*Prompt 1*:
In the forum thread on Japanese boning knives, what size of fowl is the honesuke made for?
*Prompt 2*:
Copy the passage of the forum thread on Japanese boning knives starting at "So what's the" and ending at "a traditional boner?".

*Extract provided*:
# Japanese Boners



## Guest (Apr 26, 2010)

So what's the deal with the Honesuki and Garisuke? I was thinking of upgrading my boner and I came across these... is it better than a traditional boner?


----------



## boar_d_laze (Feb 13, 2008)

This is a subject that comes up frequently on the knife forums, especially those that lean towards Japanese knives.

Honesuke and garasuke are not designed for the same sort of work a western style boning knife is. The Japanese knives are meant to cut through small bones and cartlage, that's why they are so high at the heel. Honesuke are made for small fowl, and garasuke for larger fowl and pork.

When it comes to "boning out," neither has as efficient a profile as the western styles. However, that doesn't mean they won't work. As a general rule, any sharp knife can perform just about any knife task; and as another general rule sharpness is more important than profile.

In my opinion a boning knife of any sort is way down the list of what's important in a block -- especially for a home cook. A lot of people seem to feel that it's the best way to break a chicken. Works for some people but not really necessary. I recommend a "petty" for most boning tasks, because it's easier to sharpen than most western boning knife profiles. This is as much a function of their geometry -- western boning knives tend to be made from relatively thick stock and have very narrow profiles -- as their crappy blade alloys.

Here's the French petty I use:

Although western, it's very thin and takes a great edge.

I not only recommend the petty, but use it for all but the most specialized boning tasks like boning out a leg of lamb or pork. When most of the work is done at the tip, the handle has to go to all sorts of weird angles, and the knife has to trace a complicated shape and turn in the cut then it's hard to beat one of the Euro styles. FWIW, I prefer the straight _desosseur_.

Here's my desosseur:

It's about as good as western boning knives get, but it's still a pain to sharpen.

If you feel you absolutely must use a Japanese profile for western boning try a honkotsu:

The Misono Sweden is particularly good if you can live with carbon.

BDL


----------



## Guest (Apr 26, 2010)

thanks, they don't sound as promising as i had hoped. honkatsu is cool looking though. the petty just looks like a smaller chef's knife and i have one of those.

i actually stopped using my western boner and use my 210mm gyuto for boning. i'm just afraid of chipping it cutting a chicken in half, so i haven't tried yet. looking at my options, i'll probably just test it out and see if it holds up.


----------

Records from a data source

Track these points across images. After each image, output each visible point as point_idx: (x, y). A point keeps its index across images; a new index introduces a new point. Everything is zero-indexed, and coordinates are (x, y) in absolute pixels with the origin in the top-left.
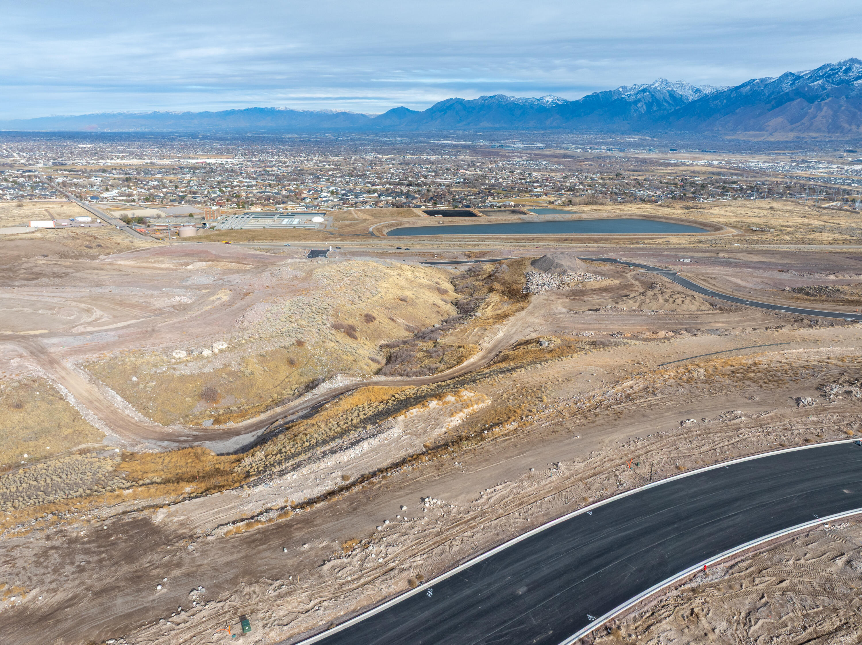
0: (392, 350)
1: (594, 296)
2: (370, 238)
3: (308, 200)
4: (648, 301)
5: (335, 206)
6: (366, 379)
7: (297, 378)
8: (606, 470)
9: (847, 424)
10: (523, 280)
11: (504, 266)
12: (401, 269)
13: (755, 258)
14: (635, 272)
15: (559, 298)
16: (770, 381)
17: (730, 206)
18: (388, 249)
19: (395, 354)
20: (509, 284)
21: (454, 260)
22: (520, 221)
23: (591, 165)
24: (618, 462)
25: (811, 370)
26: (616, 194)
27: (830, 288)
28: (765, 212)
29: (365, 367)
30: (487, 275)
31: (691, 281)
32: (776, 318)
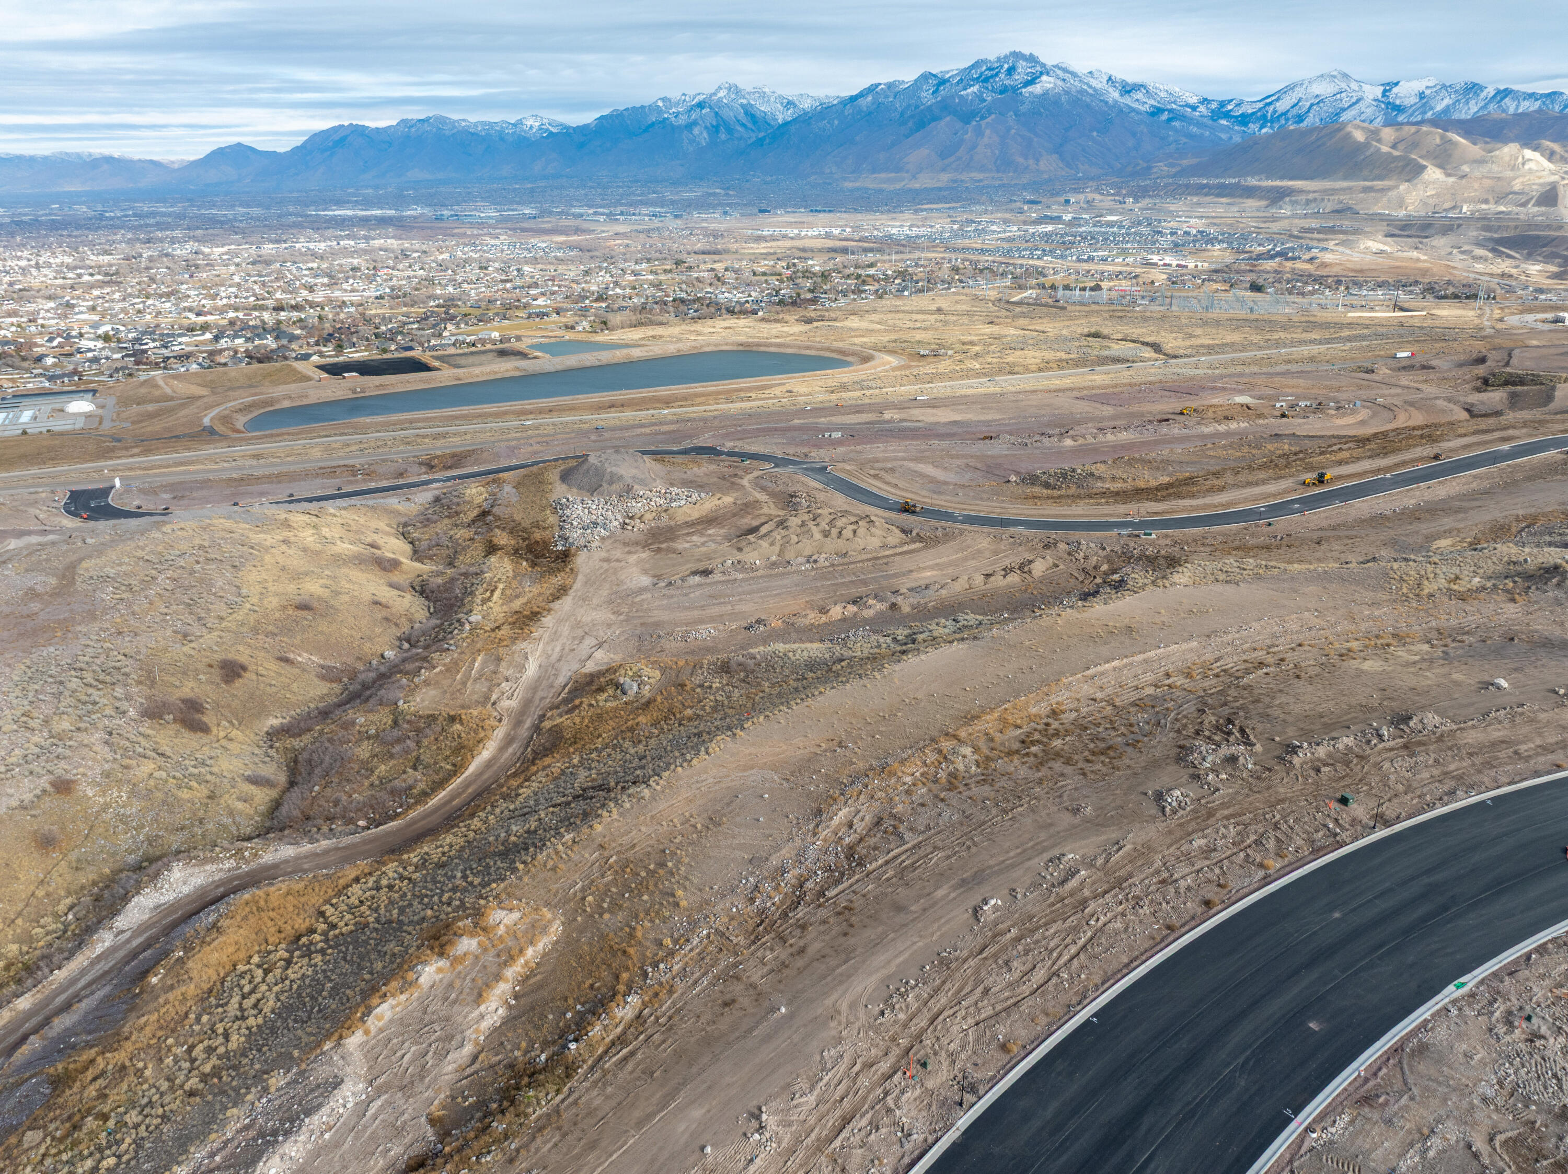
0: (296, 743)
1: (695, 538)
2: (209, 442)
3: (50, 361)
4: (794, 538)
5: (117, 370)
6: (247, 862)
7: (68, 877)
8: (865, 1098)
9: (1256, 842)
10: (552, 519)
11: (508, 488)
12: (287, 525)
13: (944, 416)
14: (756, 473)
15: (629, 553)
16: (1093, 753)
17: (875, 311)
18: (251, 467)
19: (305, 755)
20: (524, 530)
21: (401, 482)
22: (517, 374)
23: (627, 246)
24: (884, 1066)
25: (1151, 711)
26: (683, 301)
27: (1079, 471)
28: (932, 318)
29: (240, 805)
30: (475, 513)
31: (855, 481)
32: (1014, 543)
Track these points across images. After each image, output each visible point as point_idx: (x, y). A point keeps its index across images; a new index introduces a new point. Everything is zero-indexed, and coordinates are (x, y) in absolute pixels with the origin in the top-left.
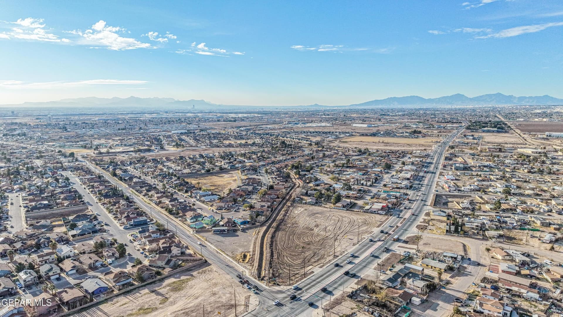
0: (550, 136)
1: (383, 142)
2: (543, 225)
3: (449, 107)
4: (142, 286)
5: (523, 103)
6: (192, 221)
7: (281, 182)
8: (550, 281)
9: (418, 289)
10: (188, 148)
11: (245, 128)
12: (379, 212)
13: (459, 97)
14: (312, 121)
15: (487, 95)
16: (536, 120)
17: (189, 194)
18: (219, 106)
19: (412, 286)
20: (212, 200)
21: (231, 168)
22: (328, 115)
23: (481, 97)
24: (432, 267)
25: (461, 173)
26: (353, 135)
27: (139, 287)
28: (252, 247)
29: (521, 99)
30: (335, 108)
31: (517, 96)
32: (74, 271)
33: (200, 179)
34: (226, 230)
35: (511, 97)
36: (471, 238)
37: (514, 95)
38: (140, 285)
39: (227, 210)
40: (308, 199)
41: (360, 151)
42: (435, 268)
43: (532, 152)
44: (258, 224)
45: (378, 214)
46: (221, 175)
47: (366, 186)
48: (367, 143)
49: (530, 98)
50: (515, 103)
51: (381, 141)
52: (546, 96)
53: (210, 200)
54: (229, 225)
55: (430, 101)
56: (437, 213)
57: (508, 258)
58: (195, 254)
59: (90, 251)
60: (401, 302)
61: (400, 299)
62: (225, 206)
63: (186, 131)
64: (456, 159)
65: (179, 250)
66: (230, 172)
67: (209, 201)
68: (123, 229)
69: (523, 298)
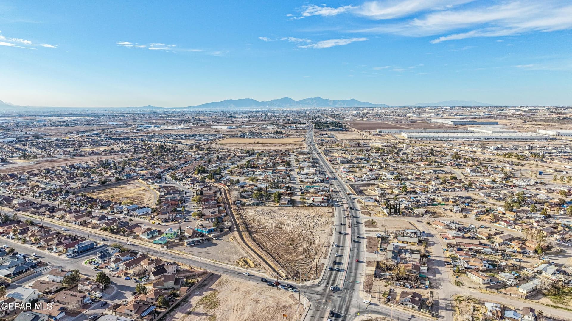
0: (381, 132)
1: (258, 143)
2: (443, 200)
3: (280, 109)
4: (170, 311)
5: (337, 106)
6: (149, 237)
7: (205, 187)
8: (485, 238)
9: (417, 260)
10: (41, 159)
11: (92, 133)
12: (322, 204)
13: (287, 101)
14: (164, 123)
15: (309, 99)
16: (358, 119)
17: (109, 209)
18: (25, 107)
19: (412, 259)
20: (145, 213)
21: (127, 178)
22: (175, 117)
23: (305, 100)
24: (407, 242)
25: (349, 166)
26: (223, 137)
27: (167, 313)
28: (243, 252)
29: (335, 102)
30: (173, 110)
31: (332, 100)
32: (63, 314)
33: (100, 193)
34: (201, 241)
35: (327, 100)
36: (408, 216)
37: (330, 99)
38: (167, 310)
39: (176, 221)
40: (250, 201)
41: (249, 152)
42: (410, 242)
43: (382, 146)
44: (225, 230)
45: (321, 206)
46: (120, 186)
47: (286, 183)
48: (244, 144)
49: (342, 101)
50: (331, 106)
51: (256, 142)
52: (353, 100)
53: (143, 213)
54: (196, 235)
55: (263, 103)
56: (367, 200)
57: (446, 227)
58: (192, 268)
59: (57, 288)
60: (415, 272)
61: (414, 270)
62: (169, 218)
63: (15, 139)
64: (332, 154)
65: (175, 268)
66: (130, 182)
67: (142, 215)
68: (67, 258)
69: (483, 253)
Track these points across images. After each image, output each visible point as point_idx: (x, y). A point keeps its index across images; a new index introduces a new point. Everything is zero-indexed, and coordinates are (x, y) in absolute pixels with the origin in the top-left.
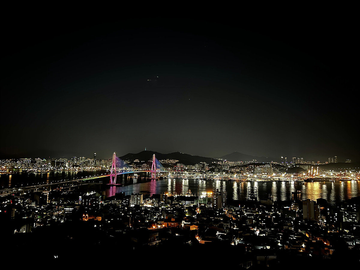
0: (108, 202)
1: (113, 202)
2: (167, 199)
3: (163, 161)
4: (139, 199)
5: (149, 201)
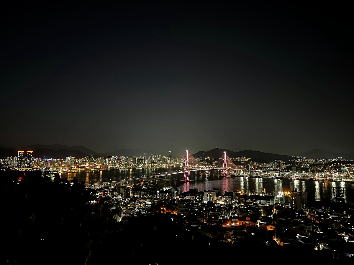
0: (182, 197)
1: (187, 197)
2: (240, 197)
3: (234, 159)
4: (212, 196)
5: (222, 199)
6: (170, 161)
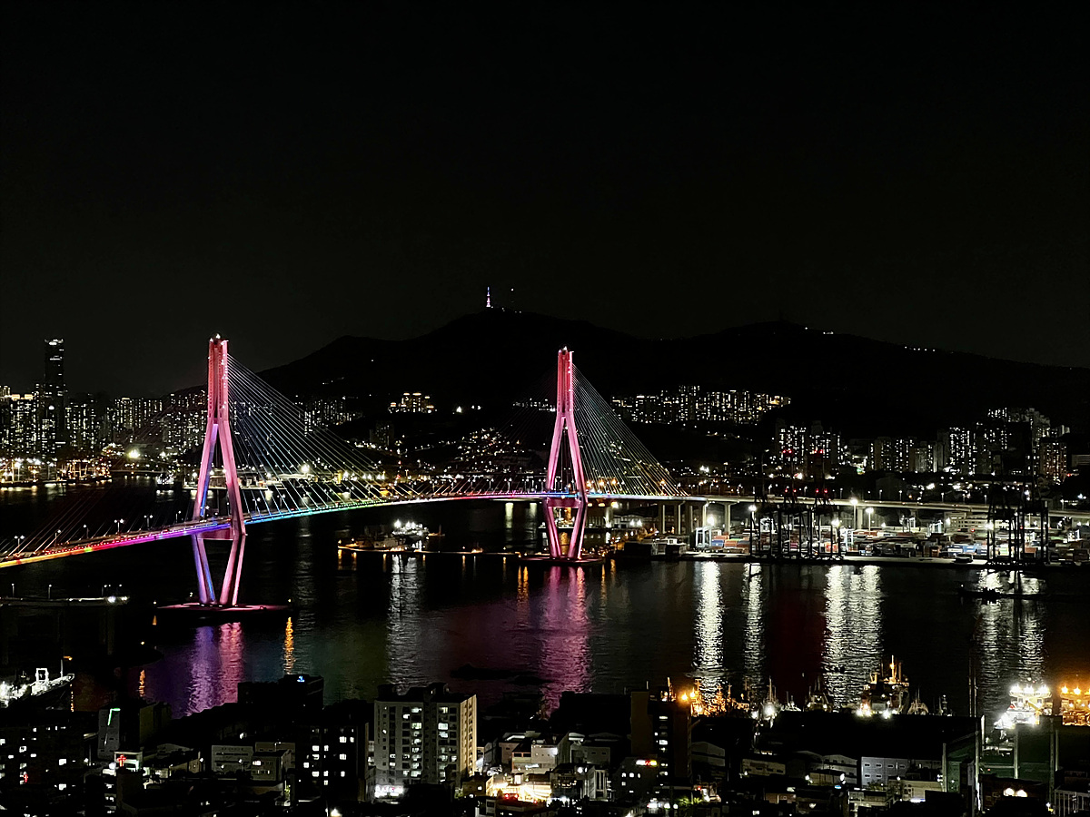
0: (177, 758)
1: (223, 758)
2: (690, 737)
3: (647, 407)
4: (444, 735)
5: (529, 755)
6: (61, 430)
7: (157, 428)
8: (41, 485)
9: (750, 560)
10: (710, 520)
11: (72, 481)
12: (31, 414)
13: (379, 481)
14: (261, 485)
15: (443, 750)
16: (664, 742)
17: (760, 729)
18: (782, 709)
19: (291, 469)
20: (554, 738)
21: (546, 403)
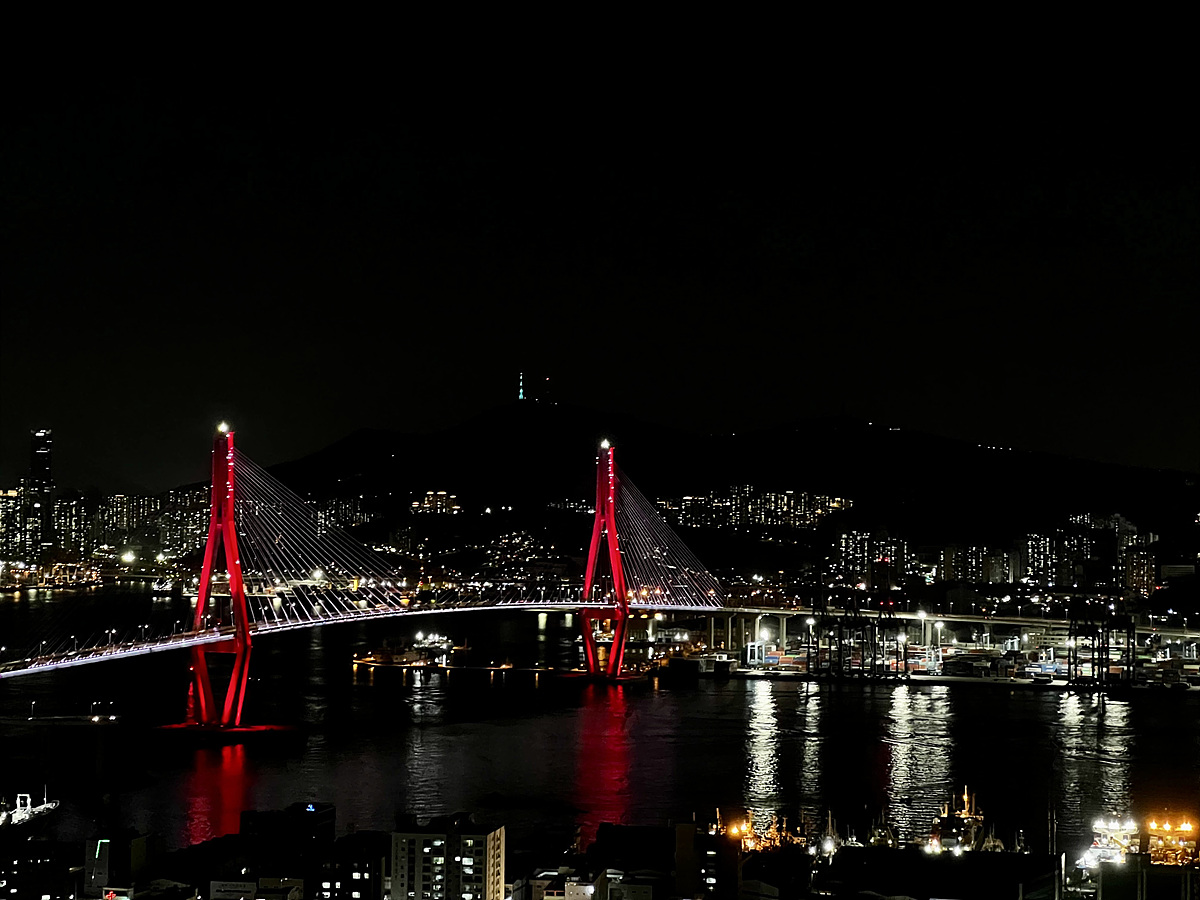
1: (220, 895)
2: (740, 874)
3: (694, 508)
4: (469, 871)
5: (563, 894)
6: (48, 531)
7: (154, 529)
8: (24, 591)
9: (808, 678)
10: (763, 635)
11: (59, 587)
12: (15, 512)
13: (400, 589)
14: (269, 592)
15: (468, 888)
16: (713, 881)
17: (817, 867)
18: (843, 844)
19: (302, 575)
20: (591, 875)
21: (583, 504)
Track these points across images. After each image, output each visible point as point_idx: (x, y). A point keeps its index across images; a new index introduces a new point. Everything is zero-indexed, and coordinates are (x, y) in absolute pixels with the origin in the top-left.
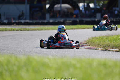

*Response box 1*:
Small fowl.

*Response box 2*:
So what's the deal with the Honesuki and Garisuke? I was thinking of upgrading my boner and I came across these... is it better than a traditional boner?